• _PROVIDED PASSAGE_:

— start —

In the South, for example, you will have a few black Democratic congressmen, surrounded by (mostly white) Republican congressmen.

The Dems have lost most of the governor mansions, and hence, have lost much of the power to gerrymander by party. So now -- what a surprise -- they sue to stop gerrymandering by party.

Dave from Minnesota said...

It seems to me that a certain type of person wants racial people to be grouped together (hispanic, black) to get a certain victim group in office, but they want white liberals spread out to reduce power of conservative voters.

Minnesota did this in 2010 to try to unseat Michele Bachmann. DFL was in charge of redistricting, so they put eastern St Paul into Bachmann's district, hoping that would be enough Democrat votes to get her out. To offset this, they took away Republican areas elsewhere. Didn't work. Not even close.

Xmas said...

I think that this comes down to a problem of having too few Representatives in the House. The number of reps has been locked at 435 for the past 80 years.

khesanh0802 said...

Although I don't particularly like the idea -or practice - of Gerrymandering, it has been with us since at least the Founding. This is a case where I don't think the Courts can help and can only cause harm (similar to Roe). The Federal government , certainly the SC should not be involved in determining who belongs in what district. The answer is at the state level and should stay there. Article 1, Section 4, of the Constitution says "the times, places and manner of holding elections for senators and representatives shall be prescribed in each state by the legislature thereof." It's not perfect, but it's a lot better than having 5 Justices decide there's a better way.

Dave from Minnesota said...

There was a recent court case where the ACLU sued Pasco Washington and a judge ruled that the city had to gerrymand a hispanic district.

Left Bank of the Charles said...

This redistributing strategy works for Republicans because Democrats lack imagination. There are 8 seats in Wisconsin, and Republicans have given up any claim to 2 of them. It would seem obvious that Democrats have only to adjust to make the 6 remains big seats competitive and they' would have a big advantage. But they don't seem to know how to do that.

My name goes here. said...

Xmas,

Agreed. The size of the house should be doubled, (with congressional staff halved).

— end —

• _TASK REQUIREMENTS_:
[1] In the gerrymandering comments, why did the DFL put eastern St Paul into Michele Bachmann's district during Minnesota's 2010 redistricting?
[2] According to the gerrymandering comments, how many congressional seats does Wisconsin have?

• _DATASET EXTRACT_:
— start —

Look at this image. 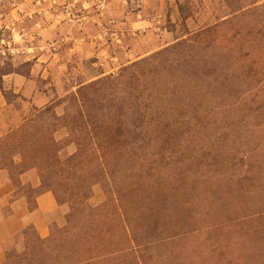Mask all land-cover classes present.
<instances>
[{"label":"trees","instance_id":"1","mask_svg":"<svg viewBox=\"0 0 264 264\" xmlns=\"http://www.w3.org/2000/svg\"><path fill=\"white\" fill-rule=\"evenodd\" d=\"M249 6L32 107L9 130L0 164L12 183L35 168L37 191L68 210L45 238L24 227L22 252L8 251L5 264H212L215 250L223 264H236L242 254L232 251L249 238L258 250L246 264H264L262 127L254 125L251 139L248 119L224 120L264 91L255 68L264 57L262 20ZM244 16L251 23L236 26ZM250 51L256 59L247 64ZM61 129L66 137L57 140ZM192 144L198 150L188 152ZM214 164V175L203 170ZM96 185L104 200L92 204ZM203 233L211 235L209 263L194 261L199 245L191 257L180 245Z\"/></svg>","mask_w":264,"mask_h":264},{"label":"crops","instance_id":"2","mask_svg":"<svg viewBox=\"0 0 264 264\" xmlns=\"http://www.w3.org/2000/svg\"><path fill=\"white\" fill-rule=\"evenodd\" d=\"M147 1L140 15L132 16L126 23L122 45L101 43L65 45L57 59L44 63H33L28 76L18 73L5 75L7 82L4 84V90L16 95L23 107H44L82 84L113 73L114 68L109 65L113 66L119 59H122L119 47L123 49L125 46H132L141 38L152 39L151 44L159 45V48L168 45L172 41L171 33L165 27L157 25L158 22L163 24L161 19L152 23V20L156 19V17H150L154 3L153 0ZM162 15L165 17L163 13ZM87 32L94 33L96 28L89 24ZM142 52L143 54L127 61L126 64L151 51ZM133 54L135 50L128 49L125 55L130 57ZM52 92L55 93L53 98ZM5 106L10 107L12 103H5ZM0 173L2 174L0 177V263H2L3 253L7 248L18 246L23 248L22 231L25 226L32 225L39 237H47L49 223L54 221L51 218L62 206L57 205L50 191H37L39 177L35 168L21 173L17 178V186L11 182L7 170L1 169ZM9 198H12L10 204ZM7 205L10 206L11 212L3 217L1 208ZM64 213L65 211H62V214Z\"/></svg>","mask_w":264,"mask_h":264},{"label":"rangeland","instance_id":"3","mask_svg":"<svg viewBox=\"0 0 264 264\" xmlns=\"http://www.w3.org/2000/svg\"><path fill=\"white\" fill-rule=\"evenodd\" d=\"M148 2V1H147ZM153 7L152 11L150 13V17H156V19L159 21L160 19L163 21L158 22V26L165 27L169 33H171V42L168 44H172L175 39L184 38L186 36L187 32H195L200 30L201 28H205L208 26H211L215 24V22H218L219 20H222L225 15H228L230 9L237 6V4L241 5H250L249 8H251V4L254 6L259 7V11L257 12L259 15V18L262 20V30L264 32V0H153ZM151 5V4H150ZM248 8V7H247ZM162 13L165 15L163 17ZM253 17L244 16L240 20L235 21L236 26H243L245 23L249 25L251 23ZM142 31V30H140ZM139 32V31H138ZM153 42L152 39H146L141 38L136 43H133L132 46L124 47L123 49L119 47L118 49L121 50V56L122 59H119L117 63H115L113 66L109 65L111 68H114V72H118V70L126 64L127 61L134 59L135 57L143 54L142 51H151L149 54L165 47L168 45H165L163 47L159 48V45H152ZM127 48V49H126ZM128 49L135 50V54L133 56L125 55ZM253 51H250V56L245 59V62L247 64H250L255 57V53L253 54ZM147 54V55H149ZM145 55V56H147ZM143 56V57H145ZM142 58V57H141ZM137 60V59H136ZM134 61V60H133ZM263 63L262 68L260 69L258 65H255L256 70H259V72L264 73V57H263ZM128 64V63H127ZM33 63H21L16 62L14 64H9L6 66H3L0 68V157L1 155H5L7 151V142L3 141V139L9 134L10 129L16 128L19 124H21L22 118L26 116V114L29 113L32 107L26 106L23 107L22 103L17 100V96L12 94L10 91L4 90V84L7 82L6 78H4L5 75L10 73H18L23 76H28L31 66ZM82 65V64H81ZM80 65V66H81ZM109 70V67H107ZM111 74V73H110ZM264 76V75H263ZM260 77V76H259ZM262 77V76H261ZM262 86L260 87V90L254 91L250 97L251 99H248L246 102L241 105L239 104L236 106L233 110L230 111L229 116L227 119H224L225 122L233 124L236 121H241L242 119H248L250 121V124L248 125L249 128V137L252 139L255 134L254 125L260 123L261 125V131H260V141L262 144V151L260 154V159H262V169L264 171V91L261 90ZM52 98L55 96V93H51ZM68 94L62 97L64 99ZM5 103L9 104L12 103V106L7 107L5 106ZM64 105V104H63ZM62 107H59L56 111L61 112ZM259 117V118H257ZM212 128L215 130V125L212 126ZM65 135V136H64ZM54 137L57 140H63L66 137L65 130L61 129L54 135ZM211 140L213 139V143L215 145V131H213V134L211 135ZM195 138L194 141L198 142L200 136L193 137ZM257 139V138H256ZM209 139H205L201 137V144L206 145L207 141ZM250 154L254 156L252 151V143L250 144ZM195 146V147H194ZM196 145H193L187 149L188 152L198 150L196 148ZM73 145H68L64 148V150L61 153V156H64L70 152L73 151ZM258 155L256 157L258 158ZM17 159V157L15 158ZM255 159V157H254ZM0 164V170L1 168ZM3 167V166H2ZM7 170V169H5ZM205 171H208L211 174H215V164L210 167L203 169ZM210 170V171H209ZM8 172V171H7ZM0 173V177H1ZM264 175V172H263ZM12 182V181H11ZM264 183V178H263ZM14 186H17L16 184H13ZM103 187L102 185H96L93 187V195L91 198L92 204H99L104 200V194H103ZM12 198L8 199V202L10 204ZM62 210L59 209L56 214L51 218L52 220L58 222L59 224L62 223L63 215L68 210L66 205H61ZM215 206V204H214ZM62 211H65L64 214H62ZM11 212L10 206L7 205L3 208H1V216H8ZM52 221V222H54ZM51 222V223H52ZM49 223V225L51 224ZM28 226V225H27ZM25 226V227H27ZM214 236V235H213ZM212 236V237H213ZM211 238V235H206V233H203L200 237H194L190 236L187 237L186 240L181 241L180 245L184 249V252L187 256L192 255V253L195 250V245H199V247L196 249L194 255L192 256L194 261L197 262H203L204 260L206 263H209V257L207 256V245L208 242L206 239ZM236 249V248H235ZM23 250L22 246L18 247H9L4 251V258L2 263L5 264V257L6 253L8 251H14L15 253H21ZM257 243L254 241L253 238H249L248 241L245 242V245L239 246V248L236 249L234 254H242L240 255V262L237 261L236 264H246L250 261L252 257L255 256V252H257ZM242 251V252H241ZM218 251L215 250V262L212 264H223L220 261V258H218ZM244 253V254H243ZM230 257L225 256L223 259L228 260ZM213 259V258H212ZM243 261H245L243 263Z\"/></svg>","mask_w":264,"mask_h":264},{"label":"built area","instance_id":"4","mask_svg":"<svg viewBox=\"0 0 264 264\" xmlns=\"http://www.w3.org/2000/svg\"><path fill=\"white\" fill-rule=\"evenodd\" d=\"M147 0H0V68L57 59L80 43L122 45L124 27ZM153 22H158L153 19ZM92 24L96 32H87Z\"/></svg>","mask_w":264,"mask_h":264}]
</instances>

— end —

• _EXERCISE RESULTS_:
[1] The DFL was in charge of redistricting and hoped eastern St Paul would add enough Democratic votes to unseat Bachmann. To offset this, they removed Republican areas elsewhere.

[2] Wisconsin has 8 seats.